New regulations handed down by the EPA have changed the way the oil and gas industry operates.
A new technology may help North Dakota’s oil producers meet those rules, while cutting back on the impact industry has on the environment.
Even with a cost around one hundred thousand dollars, the use of cameras is becoming the trend for North Dakota’s oil and gas industry.
“We are now working with industry to basically use it as one of our bread and butter measures for whether or not leaks exist,” says Jim Semerad with North Dakota’s Dept. of Health
The state’s health department uses the FLIR camera to detect possible methane leaks coming from oil and gas storage tanks.
Out of all their leak-detection technology, it’s the only one that makes the emissions visible.
“That’s why it’s a game changer both for us and for industry in their own Q and A. We can make our compliance inspections much faster and then of course, in doing so, we can do more sites, and they can do their Q and A checks much more frequently,” says Semerad
Earlier this year, the Environmental Protection Agency released official rules for oil and gas companies to curb methane emissions.

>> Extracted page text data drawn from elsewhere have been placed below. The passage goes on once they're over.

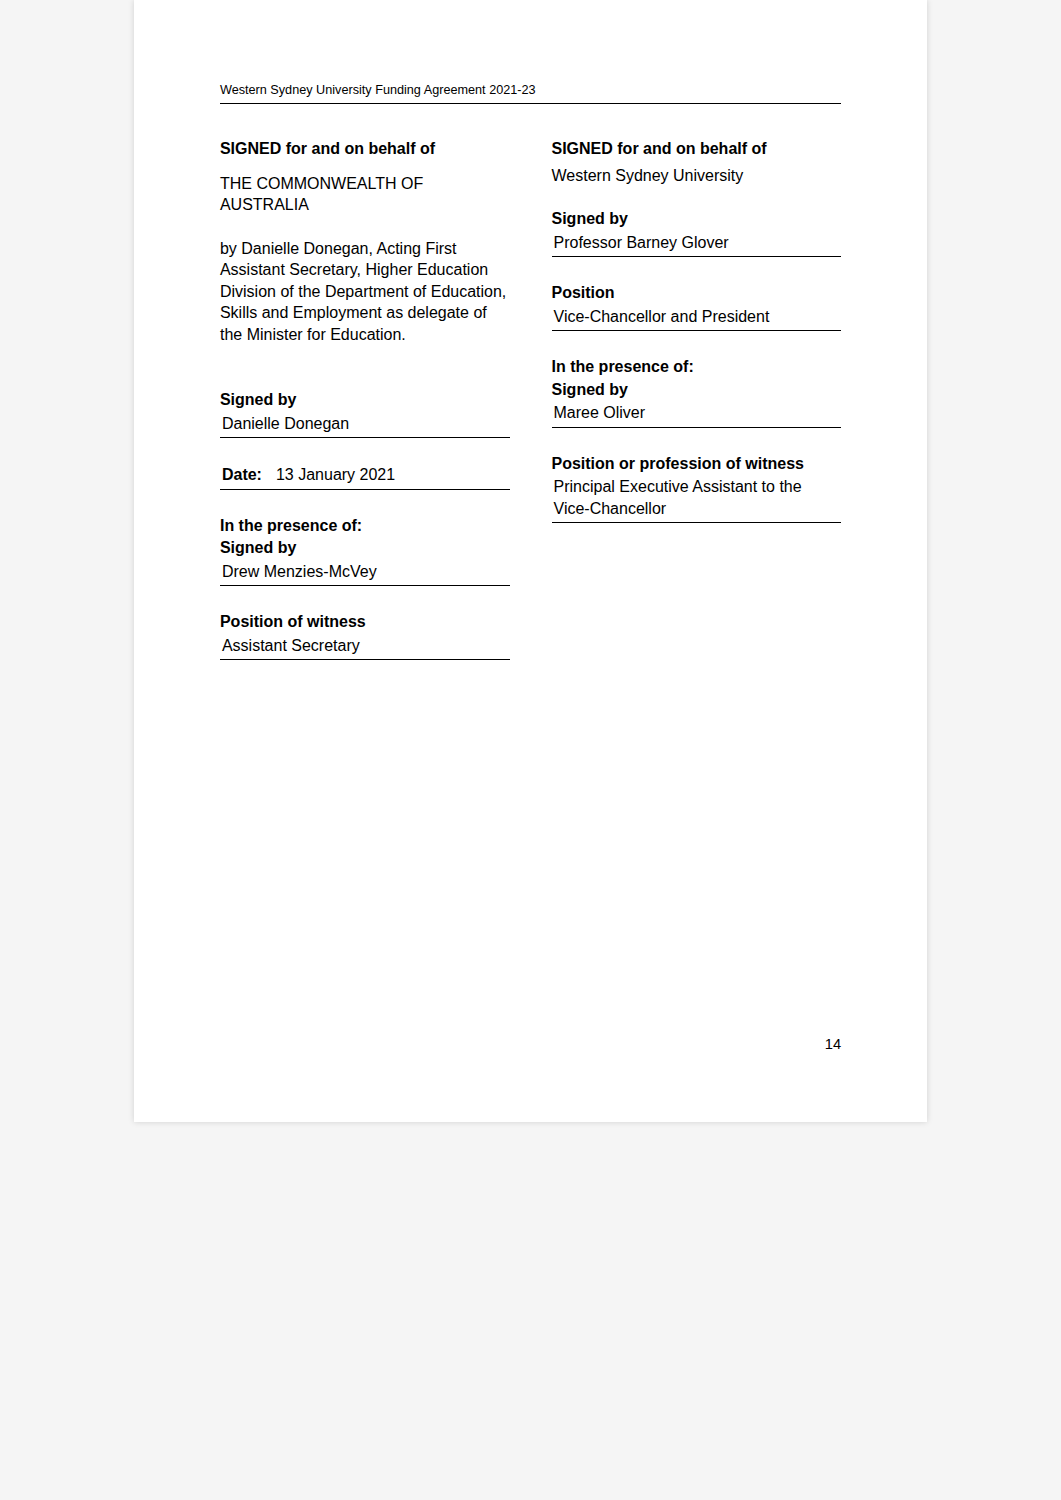Western Sydney University Funding Agreement 2021-23
SIGNED for and on behalf of
THE COMMONWEALTH OF AUSTRALIA
by Danielle Donegan, Acting First Assistant Secretary, Higher Education Division of the Department of Education, Skills and Employment as delegate of the Minister for Education.
Signed by
Danielle Donegan
Date: 13 January 2021
In the presence of:
Signed by
Drew Menzies-McVey
Position of witness
Assistant Secretary
SIGNED for and on behalf of
Western Sydney University
Signed by
Professor Barney Glover
Position
Vice-Chancellor and President
In the presence of:
Signed by
Maree Oliver
Position or profession of witness
Principal Executive Assistant to the Vice-Chancellor
14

North Dakota’s petroleum council has organized a FLIR camera training session to help oil operators comply with regulations.
“We’re kind of in the initial stages of broadening this out beyond the operators. Now you’re getting your consultants involved and others who can go out an do this for everybody who may not be able to afford one of these cameras,” says Ron Ness with the Petroleum Council
It’s the first training of it’s kind offered in North Dakota.
Ness expects they’ll see more cameras like this in the field, as producers work to further reduce methane emissions coming from oil and gas production.
Sixty people have signed up for the training which takes place next week.
Ness says there is still room available.